**Problem to work on**
Extract, verbatim, all lines starting at the one containing "messages from Priority" and ending with the final line of the listing, and no others.

**Material supplied**
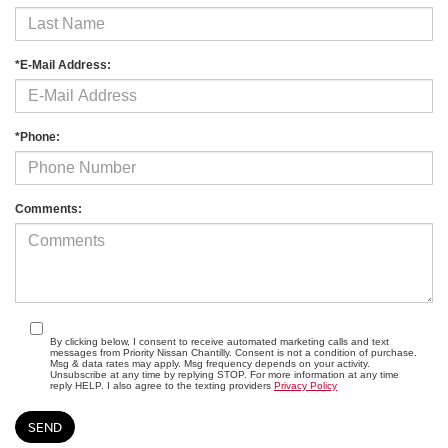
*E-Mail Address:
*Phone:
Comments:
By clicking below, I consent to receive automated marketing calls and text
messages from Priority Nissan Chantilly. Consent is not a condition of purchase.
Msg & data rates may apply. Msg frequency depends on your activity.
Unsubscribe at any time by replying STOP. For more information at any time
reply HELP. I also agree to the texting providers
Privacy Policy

**Exercise solution**
messages from Priority Nissan Chantilly. Consent is not a condition of purchase.
Msg & data rates may apply. Msg frequency depends on your activity.
Unsubscribe at any time by replying STOP. For more information at any time
reply HELP. I also agree to the texting providers
Privacy Policy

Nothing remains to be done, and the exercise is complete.